Data block:
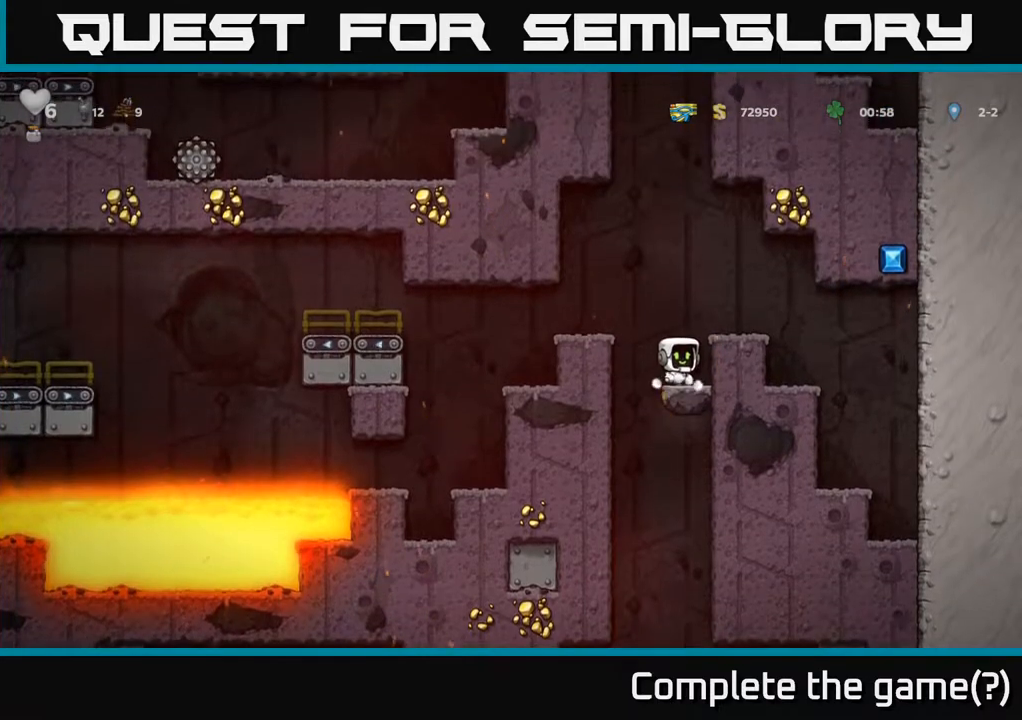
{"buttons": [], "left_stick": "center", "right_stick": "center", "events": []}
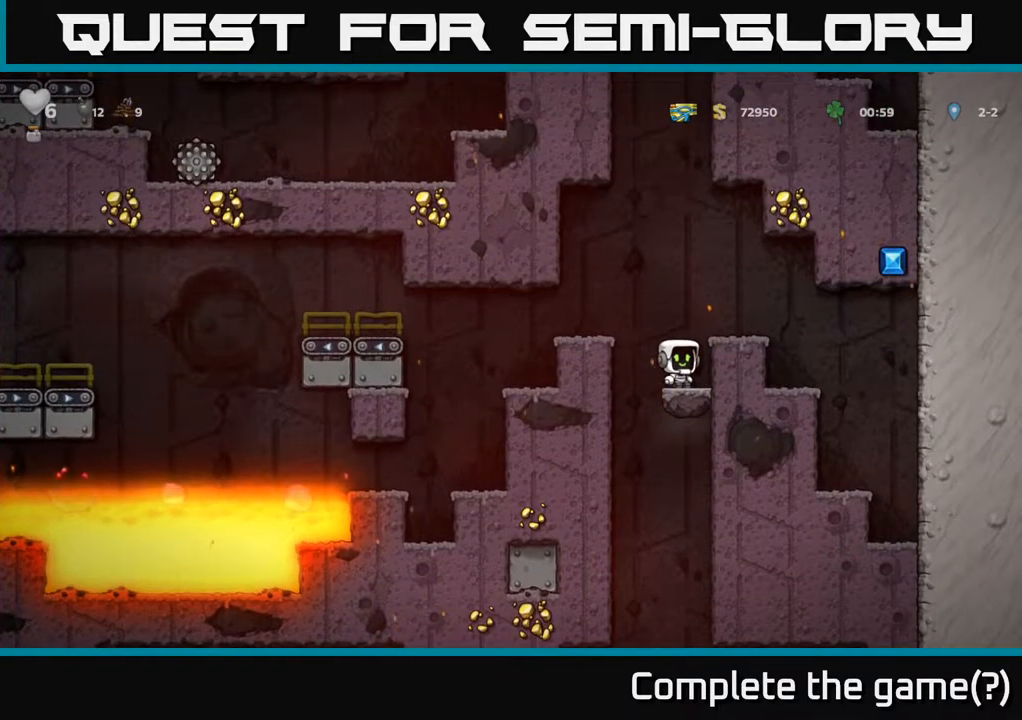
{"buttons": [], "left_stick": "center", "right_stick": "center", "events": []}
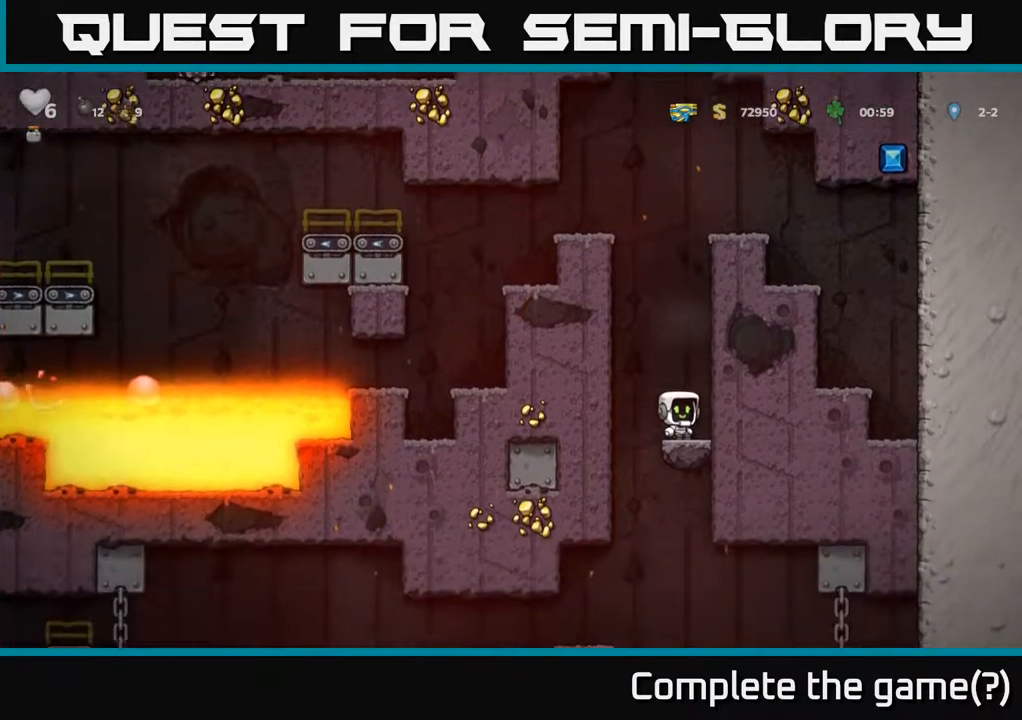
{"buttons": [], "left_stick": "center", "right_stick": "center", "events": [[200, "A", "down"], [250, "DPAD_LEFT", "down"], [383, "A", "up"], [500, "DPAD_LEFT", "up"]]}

Exercise details: Reproduce the listing verbatim, and keep the pictures out of the copy.

Answer box:
{"buttons": [], "left_stick": "center", "right_stick": "center", "events": []}
{"buttons": [], "left_stick": "center", "right_stick": "center", "events": []}
{"buttons": [], "left_stick": "center", "right_stick": "center", "events": [[200, "A", "down"], [250, "DPAD_LEFT", "down"], [383, "A", "up"], [500, "DPAD_LEFT", "up"]]}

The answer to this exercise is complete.